• Forecasting Shareholders’ Equity

    The shareholder’s equity is affected by the net income (retained earnings) and any share transactions such as capital raises, option executions and share repurchases.

    Share Repurchases are driven off management guidance and the market conditions. Share repurchases can be represented on the balance sheet as a separate account in treasury stock or netted into the common shares account. When shares are repurchased, cash goes down and so too does equity in an equal amount for it to balance.

    To forecast share repurchases, you need the following inputs:

    • Numbers of shares repurchased: Look to management footnotes for guidance. If there aren’t any, then forecast based on historical rates.
    • Forecast Share Price: To forecast the share repurchase drivers, use analyst EPS estimates multiplied by the expected earnings multiple. When in a bank, you will have access to institutional research, but this research is not always available for retail investors.If you have access to an online brokerage account, sometimes they will make available their research otherwise you can access some earnings consensus numbers from Yahoo.

    When doing share repurchase forecasting, do not forecast more in buybacks than the managements has forecast as outstanding.

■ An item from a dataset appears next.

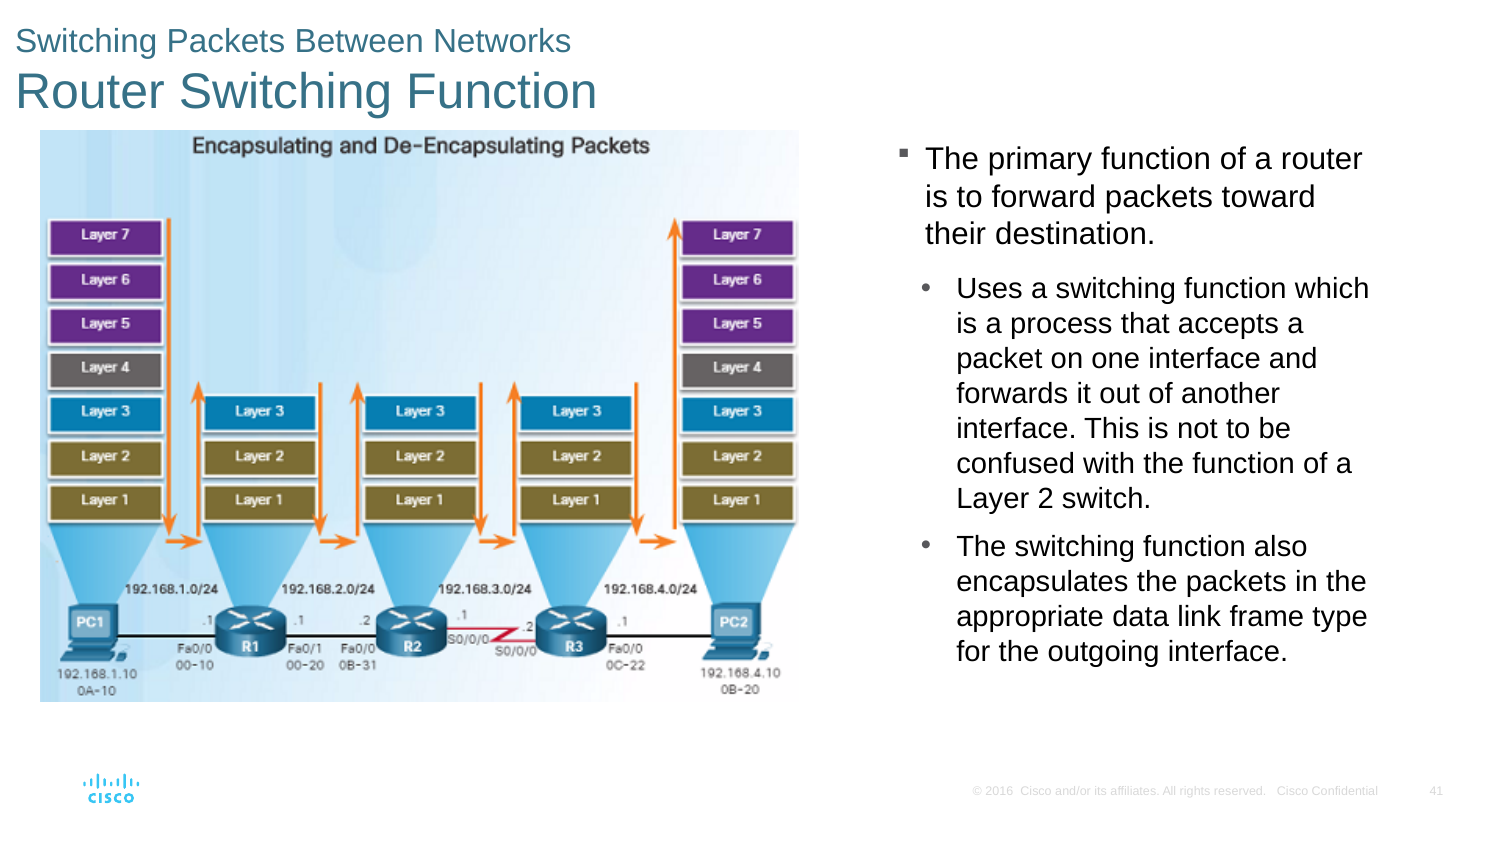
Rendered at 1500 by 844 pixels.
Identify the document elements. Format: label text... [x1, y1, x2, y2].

title Switching Packets Between Networks Router Switching Function [0, 6, 799, 131]
list The primary function of a router is to forward packets toward their destination. Uses a switching function which is a process that accepts a packet on one interface and forwards it out of another interface. This is not to be confused with the function of a Layer 2 switch. The switching function also encapsulates the packets in the appropriate data link frame type for the outgoing interface. [882, 131, 1405, 781]
picture [40, 130, 799, 702]
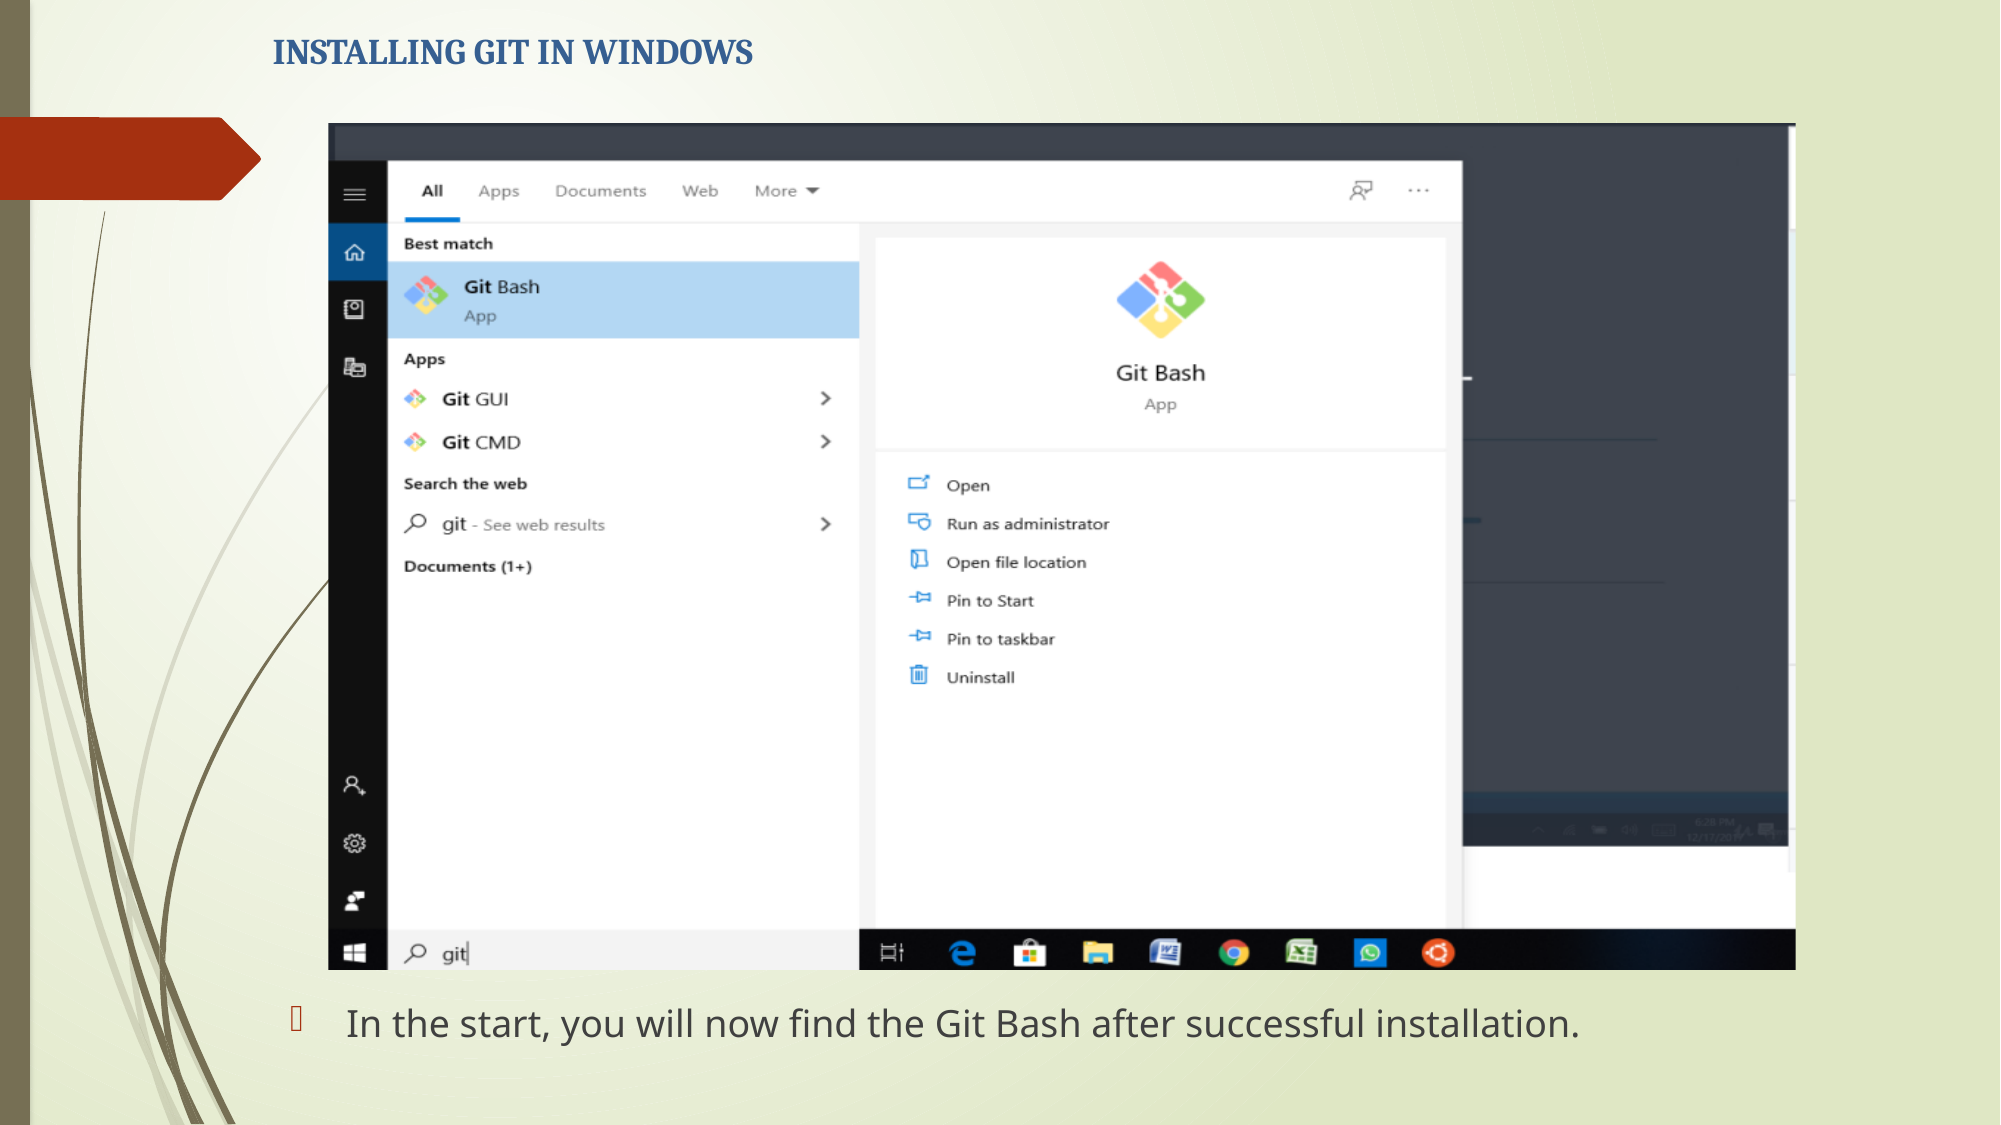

    Options and Warrants Proceeds – look in the management footnotes for an up to date listing of the options and their strike prices. Determine which options can be exercised (they are fully vested) and assume that investors will be rational and only exercise options that are in the money (i.e. the strike price is at or below the share price).

    Example: Cisco SH Equity

    Step 1: Set up the spreadsheet and link the historical figures.

    Step 2: The ending common stock takes into account all stocks that are issued or repurchased throughout the year. Copy the information from page 42 of the 2010 annual report into the spreadsheet. Be sure to set up the formulas so that you do not need to enter figures in twice.

    Step 3: Common shares in Cisco are issued through option grants, employee purchase plans and restricted stock awards. The aggregate total of the stocks issued can be found on page 42 of the annual report.

    Page 67 outlines the stocks that were granted under the employee purchase program.

    Page 68 of the AR outlines the options that were exercised and their average exercise price. Use the average weighted option strike price and multiply it by the number of options exercised to get the proceeds from options.

    Page 69 outlines the restricted stock units that were vested.

    Step 4: The sum of these amounts will not match up with the aggregates found due to rounding errors so we are going to add an “Other” line to reconcile the differences.

    Step 5:  The issuance of common stock comes from options, warrants, capital raises and employee purchases. We have already accounted for the options and there were no capital raises, so the remainder must be from stocks granted under the ESOP.

    Step 7:  The number of shares repurchased can either be read from the table on page 66 (be sure to add Other Repurchases of Common Stock) or the summary table on page 42. We are not going to reconcile the differences in average share price and shares of stock repurchased, so link the $ value of shares repurchased from the cash flow statement.

    Step 7:   Stock repurchases can be used to reduce the value of common shares or expensed against retained earnings. Cisco has elected to allocate a portion to each so calculate the percentages. The amounts allocated to common stock and retained earnings are found on page 42.

    Step 8: The share based compensation expenses are listed on page 70 of the AR2010. Copy them to the sheet.

    Step 9: Link the drivers from the income statement and calculate share-based compensation as a % of the drivers.

    Step 10:  Add the calculations for retained earnings. The 433 starting figure is taken from page 42 of AR2010.

    Step 11: Forecast the common stock that will be issued. In absence of other information, straight-line the figures. 2010 appears to be an outlier for the restricted stock awards so we will use the previous years’ historical numbers.

    Step 12: To calculate the proceeds from the stock options, we will estimate an average strike price of $20 and a weighted average price of $18 under the ESOP. Calculate the total proceeds and link it to the common stock calculation table.

    Step 13: The amount spent each year for repurchases is the share price x number of shares. We’ll use Yahoo Finance’s information to forecast this (unless of course, you have access to CapitalIQ or Bloomberg). Earnings per share are provided for the next two fiscal years. To calculate 2013, increase the 2012 estimate by the five year growth estimate.

    Step 14: Use the price earnings ratio specified by Yahoo to come up with a projected share price.

    Step 15: Projecting the speed of share purchases requires you to make some assumptions. We will assume that Cisco’s repurchase pattern will be similar to previous years. This allows us to put 331 shares in 2011.

    From the AR, we can see that the remaining amount authorized under the share repurchase program is $7.0 billion (pg 66). That leaves us with approximately $921 mm in 2012, or 45 mm shares.

    Step 16: The share repurchases are allocated to common stock and retained earnings. Estimate the allocations and link it to the common share table.

    Step 17: Straight-line the share-based compensation % and calculate the total share-based compensation expenses.

    Step 18: Link the total share based-compensation expenses to the common stock calculations table.

    Step 19: Link the common stock and retained earnings to the summary table at the top of the page. Straight-line the other accounts.

    Step 20:  Link the accounts to the balance sheet.

    Step 21: Link the accounts to the statement of cash flows.